### Required work
A. Answer these questions using the interview transcript on upcoming tours and album plans.
(i) Which venue in Lake Charles does the speaker name, and on what date?
(ii) Who is helping put funding behind promotion and press for the shows?
(iii) What kind of album does the speaker say they want to do?
B. Quote verbatim from the interview transcript on upcoming tours the passage that opens with the words containing "It is it's overwhelming, it's" and closes with "know, that's me.".

### Text block
-------------------------
Upcoming Tours And Next Album Plans

SPEAKER_04

I'll also be at uh Panorama Music House in Lake Charles on the 19th of September. And then I'm doing a tour in December of Florida. 21st will be in Boca Raton, 22nd will be in Cocoa Beach, 23rd will be in Tallahassee, 24th will be in Fort Myre, and the 25th will be in Pensacola. So that's that's cool. You know, I got I got some dates coming up, and really right now that's my focus is like uh trying to get some numbers to report. Yeah. Because I want to I want to put some good numbers up and get those reports so I can show good numbers and just try to move forward, man. That's the the biggest goal right now. I have uh, you know, Jim is helping me uh put some put some funding behind promotion and and press the shows and stuff. And uh we're just gonna um I just want to work hard so that his investment doesn't go uh doesn't go uh you understand what I'm saying. I want him to be able to see his investment do something positive and uh and and which would be awesome because that helps me. I mean he's he's investing in me, so if it's positive, that means I'm I'm positive. So that's exactly it, man. Um so yeah, man. That's we're just trying to move forward and uh you know I I'm just a songwriter at heart, man. You know, I I think we're gonna try to do a traditional blues album because I really feel like I play traditional blues as good as anybody, and I want to do a traditional blues album, shuffles and shuffles and slow blues and minor blueses and and and Albert Collins and and and and Freddie King feeling stuff, you know. Yeah, the real deal.

SPEAKER_05

Yeah.

SPEAKER_04

So I really want to put together something like that at some point. And uh we might even do a we we've even had talks about doing a record with some horns, you know, which could be that record too. So we'll see. We'll see what happens, man. You know, uh absolutely absolutely we're just gonna keep we're just gonna keep a positive mindset in this crazy world, and we're just gonna try to uh be a light to people and and to uh to make people smile instead of frown. There's so many, there's so many, there's so many things out there that just make people wanna wanna vomit, you know. I hate to use that word, but it's true.

SPEAKER_01

That's true with all the politics and everything. Just everything.

SPEAKER_04

You know, I don't even like I don't even get in it, but it's it's just like just too much, man.

SPEAKER_01

It is it's overwhelming, it's overwhelming.

SPEAKER_04

Yeah.

SPEAKER_01

So well, where can the listeners of Backstage Pass Radio find you on social media if they wanted to go out there and find all things boogie long? Where are we looking?

SPEAKER_04

Hey, if you go, uh you know, boogie long.com uh has all my social media links, uh direct direct links. You can click the your favorite app and it'll bring you to the page. Uh otherwise, just Google Boogie Long. Always tell people, just Google Boogie Long. You can my life stories on Wikipedia. All my apps are connected on my Google uh homepage. And um, I mean, uh I'm easy to find. I'm boogie long, man. You know, that's me.

SPEAKER_01

That's exactly it. There's only one that I've ever heard of.
-------------------------
Saved entries
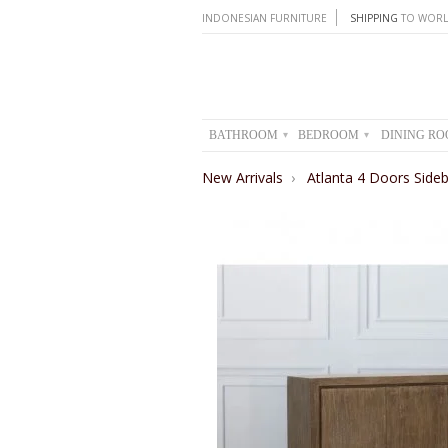
INDONESIAN FURNITURE
SHIPPING
TO WORL
BATHROOM
BEDROOM
DINING R
▾
▾
New Arrivals
›
Atlanta 4 Doors Side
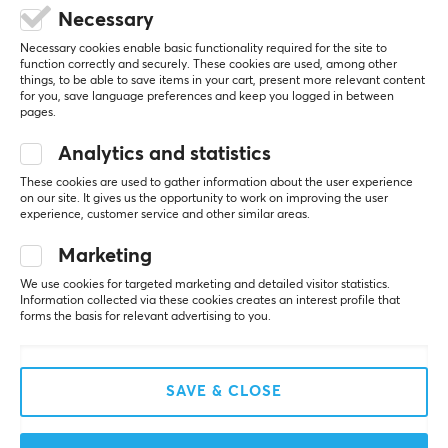
REVIEWS (0)
QUESTIONS & ANSWERS (0)
COMMUNI
Color
Necessary
Black, Grey
Necessary cookies enable basic functionality required for the site to
function correctly and securely. These cookies are used, among other
things, to be able to save items in your cart, present more relevant content
5
0%
for you, save language preferences and keep you logged in between
0.0
4
0%
pages.
3
0%
2
0%
Analytics and statistics
Based on 0 reviews
1
0%
These cookies are used to gather information about the user experience
on our site. It gives us the opportunity to work on improving the user
experience, customer service and other similar areas.
WRITE A REVIEW
Marketing
We use cookies for targeted marketing and detailed visitor statistics.
Information collected via these cookies creates an interest profile that
More from our Community
forms the basis for relevant advertising to you.
SAVE & CLOSE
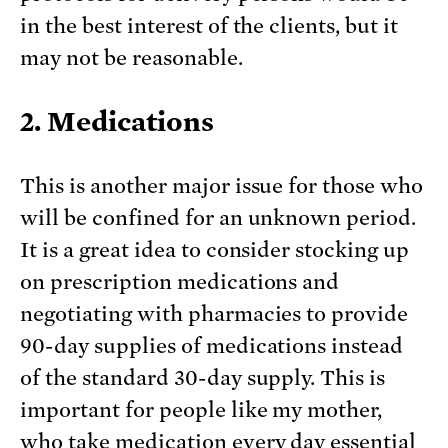
in the best interest of the clients, but it
may not be reasonable.
2. Medications
This is another major issue for those who
will be confined for an unknown period.
It is a great idea to consider stocking up
on prescription medications and
negotiating with pharmacies to provide
90-day supplies of medications instead
of the standard 30-day supply. This is
important for people like my mother,
who take medication every day essential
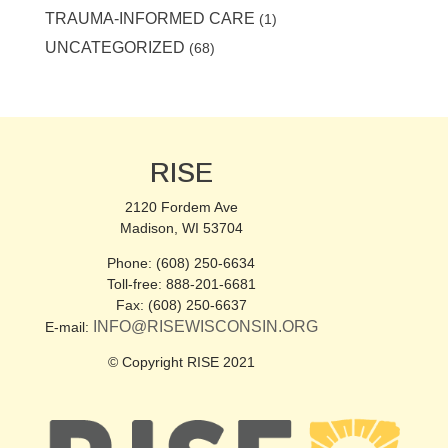
TRAUMA-INFORMED CARE
(1)
UNCATEGORIZED
(68)
RISE
2120 Fordem Ave
Madison, WI 53704
Phone: (608) 250-6634
Toll-free: 888-201-6681
Fax: (608) 250-6637
INFO@RISEWISCONSIN.ORG
E-mail:
© Copyright RISE 2021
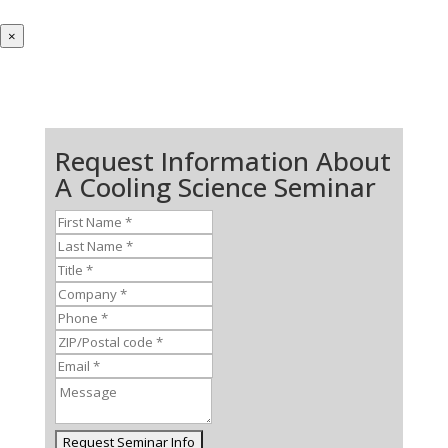
×
Request Information About
A Cooling Science Seminar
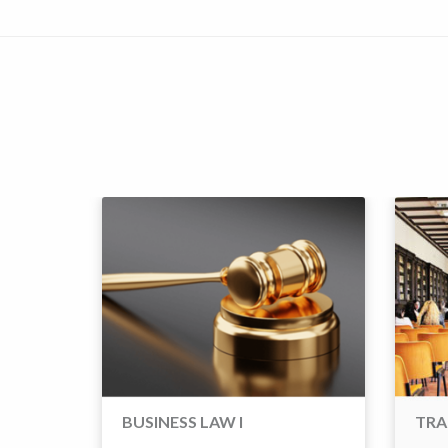
BUSINESS LAW I
TRA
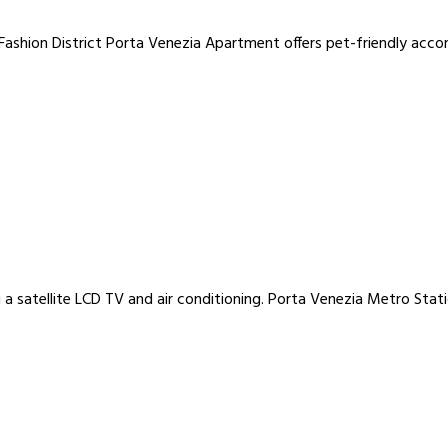
ashion District Porta Venezia Apartment offers pet-friendly accom
 a satellite LCD TV and air conditioning. Porta Venezia Metro Stat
-------------------------
### Answers to each task
A.
(i) Panorama Music House, on the 19th of September.
(ii) Jim.
(iii) A traditional blues album.

B.
It is it's overwhelming, it's overwhelming.

SPEAKER_04

Yeah.

SPEAKER_01

So well, where can the listeners of Backstage Pass Radio find you on social media if they wanted to go out there and find all things boogie long? Where are we looking?

SPEAKER_04

Hey, if you go, uh you know, boogie long.com uh has all my social media links, uh direct direct links. You can click the your favorite app and it'll bring you to the page. Uh otherwise, just Google Boogie Long. Always tell people, just Google Boogie Long. You can my life stories on Wikipedia. All my apps are connected on my Google uh homepage. And um, I mean, uh I'm easy to find. I'm boogie long, man. You know, that's me.